Aim of the exercise
Duplicate the items below without any change, from the very first line down to and including the line that contains "scientific name: Zeltnera texensis".

++++

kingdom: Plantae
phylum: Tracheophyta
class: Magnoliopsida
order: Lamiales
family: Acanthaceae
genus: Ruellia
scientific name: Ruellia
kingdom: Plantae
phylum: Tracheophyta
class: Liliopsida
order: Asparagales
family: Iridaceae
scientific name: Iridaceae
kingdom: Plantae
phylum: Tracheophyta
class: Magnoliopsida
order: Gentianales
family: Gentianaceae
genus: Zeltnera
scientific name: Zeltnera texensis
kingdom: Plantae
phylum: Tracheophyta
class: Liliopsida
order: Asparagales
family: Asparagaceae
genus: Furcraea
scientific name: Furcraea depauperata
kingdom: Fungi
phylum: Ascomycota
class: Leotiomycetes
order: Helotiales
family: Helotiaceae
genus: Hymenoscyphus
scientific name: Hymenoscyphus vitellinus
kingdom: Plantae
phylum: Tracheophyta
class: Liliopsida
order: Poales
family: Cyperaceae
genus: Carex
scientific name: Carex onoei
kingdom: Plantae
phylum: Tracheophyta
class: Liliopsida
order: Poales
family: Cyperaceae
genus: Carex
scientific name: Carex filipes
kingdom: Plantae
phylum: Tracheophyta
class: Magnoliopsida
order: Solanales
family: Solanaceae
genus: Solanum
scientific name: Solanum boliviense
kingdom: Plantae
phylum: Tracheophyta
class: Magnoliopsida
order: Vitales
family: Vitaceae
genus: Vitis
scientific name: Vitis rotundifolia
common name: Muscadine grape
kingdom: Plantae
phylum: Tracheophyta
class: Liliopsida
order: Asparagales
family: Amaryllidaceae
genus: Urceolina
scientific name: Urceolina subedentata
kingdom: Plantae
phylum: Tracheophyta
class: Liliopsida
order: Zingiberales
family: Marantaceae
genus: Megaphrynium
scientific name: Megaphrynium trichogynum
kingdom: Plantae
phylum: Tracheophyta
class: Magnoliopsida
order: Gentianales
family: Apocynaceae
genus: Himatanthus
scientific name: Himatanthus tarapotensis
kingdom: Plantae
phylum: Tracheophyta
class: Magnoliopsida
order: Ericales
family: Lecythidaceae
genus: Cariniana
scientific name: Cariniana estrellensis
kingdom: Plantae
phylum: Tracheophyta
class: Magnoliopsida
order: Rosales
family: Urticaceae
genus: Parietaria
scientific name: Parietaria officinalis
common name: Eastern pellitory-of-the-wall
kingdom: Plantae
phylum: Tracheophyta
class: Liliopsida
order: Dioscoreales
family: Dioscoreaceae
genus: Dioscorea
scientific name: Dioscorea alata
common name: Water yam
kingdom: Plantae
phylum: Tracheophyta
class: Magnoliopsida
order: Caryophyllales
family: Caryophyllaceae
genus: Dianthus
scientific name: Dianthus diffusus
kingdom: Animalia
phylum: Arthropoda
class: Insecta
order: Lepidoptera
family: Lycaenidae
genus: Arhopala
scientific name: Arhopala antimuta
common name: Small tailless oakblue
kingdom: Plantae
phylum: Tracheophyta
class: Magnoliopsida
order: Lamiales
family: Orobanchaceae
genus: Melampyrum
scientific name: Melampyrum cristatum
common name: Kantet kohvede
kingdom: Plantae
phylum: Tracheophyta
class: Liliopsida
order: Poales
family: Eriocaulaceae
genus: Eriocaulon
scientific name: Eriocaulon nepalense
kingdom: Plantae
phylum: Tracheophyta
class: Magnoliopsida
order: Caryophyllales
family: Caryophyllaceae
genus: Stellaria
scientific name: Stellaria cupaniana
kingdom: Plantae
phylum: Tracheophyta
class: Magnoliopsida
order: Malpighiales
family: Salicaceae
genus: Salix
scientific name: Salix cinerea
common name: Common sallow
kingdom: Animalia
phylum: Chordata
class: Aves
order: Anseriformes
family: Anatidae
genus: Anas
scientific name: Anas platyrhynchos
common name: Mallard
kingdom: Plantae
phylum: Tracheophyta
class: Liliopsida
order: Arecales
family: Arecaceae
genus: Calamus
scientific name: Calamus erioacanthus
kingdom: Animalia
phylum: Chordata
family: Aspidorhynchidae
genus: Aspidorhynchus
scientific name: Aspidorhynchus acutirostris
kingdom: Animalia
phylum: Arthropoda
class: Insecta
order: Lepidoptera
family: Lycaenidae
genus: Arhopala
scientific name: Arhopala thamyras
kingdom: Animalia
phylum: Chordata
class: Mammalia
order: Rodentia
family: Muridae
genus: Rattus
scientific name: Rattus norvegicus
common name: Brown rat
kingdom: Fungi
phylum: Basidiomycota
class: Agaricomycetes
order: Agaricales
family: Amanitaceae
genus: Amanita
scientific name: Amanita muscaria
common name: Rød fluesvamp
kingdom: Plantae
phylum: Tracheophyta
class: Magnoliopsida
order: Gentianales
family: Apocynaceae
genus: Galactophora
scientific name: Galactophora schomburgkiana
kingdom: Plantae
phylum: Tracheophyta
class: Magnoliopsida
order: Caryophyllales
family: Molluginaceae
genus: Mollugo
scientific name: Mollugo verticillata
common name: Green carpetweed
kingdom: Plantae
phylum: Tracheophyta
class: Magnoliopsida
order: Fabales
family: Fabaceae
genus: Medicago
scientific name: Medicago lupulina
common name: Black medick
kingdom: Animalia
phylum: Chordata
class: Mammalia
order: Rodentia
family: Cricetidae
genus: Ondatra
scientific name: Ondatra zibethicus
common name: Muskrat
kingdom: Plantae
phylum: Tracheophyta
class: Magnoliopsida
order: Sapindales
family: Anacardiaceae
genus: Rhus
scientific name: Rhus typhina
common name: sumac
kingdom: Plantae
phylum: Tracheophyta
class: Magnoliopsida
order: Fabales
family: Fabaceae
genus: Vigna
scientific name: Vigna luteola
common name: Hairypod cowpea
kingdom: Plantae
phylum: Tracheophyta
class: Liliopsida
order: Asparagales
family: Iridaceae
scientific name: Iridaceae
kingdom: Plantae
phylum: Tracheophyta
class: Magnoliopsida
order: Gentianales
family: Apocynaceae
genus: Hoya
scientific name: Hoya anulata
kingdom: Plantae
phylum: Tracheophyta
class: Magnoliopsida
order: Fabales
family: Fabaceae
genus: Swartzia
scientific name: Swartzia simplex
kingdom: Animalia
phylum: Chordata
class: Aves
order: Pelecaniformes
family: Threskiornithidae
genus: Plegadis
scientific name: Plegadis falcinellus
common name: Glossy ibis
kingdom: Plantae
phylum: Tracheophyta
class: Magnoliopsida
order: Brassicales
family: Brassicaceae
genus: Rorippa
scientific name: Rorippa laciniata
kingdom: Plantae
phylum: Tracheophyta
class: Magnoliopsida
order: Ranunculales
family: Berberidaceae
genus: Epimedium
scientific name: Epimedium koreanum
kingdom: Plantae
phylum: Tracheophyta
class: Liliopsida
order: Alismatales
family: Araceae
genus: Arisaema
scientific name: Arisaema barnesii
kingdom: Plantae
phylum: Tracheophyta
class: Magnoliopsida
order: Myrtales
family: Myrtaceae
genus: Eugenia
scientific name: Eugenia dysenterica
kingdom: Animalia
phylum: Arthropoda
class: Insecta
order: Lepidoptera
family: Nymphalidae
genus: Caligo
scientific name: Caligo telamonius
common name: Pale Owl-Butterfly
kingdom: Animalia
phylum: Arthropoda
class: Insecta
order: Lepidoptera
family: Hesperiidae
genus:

++++

Task response
kingdom: Plantae
phylum: Tracheophyta
class: Magnoliopsida
order: Lamiales
family: Acanthaceae
genus: Ruellia
scientific name: Ruellia
kingdom: Plantae
phylum: Tracheophyta
class: Liliopsida
order: Asparagales
family: Iridaceae
scientific name: Iridaceae
kingdom: Plantae
phylum: Tracheophyta
class: Magnoliopsida
order: Gentianales
family: Gentianaceae
genus: Zeltnera
scientific name: Zeltnera texensis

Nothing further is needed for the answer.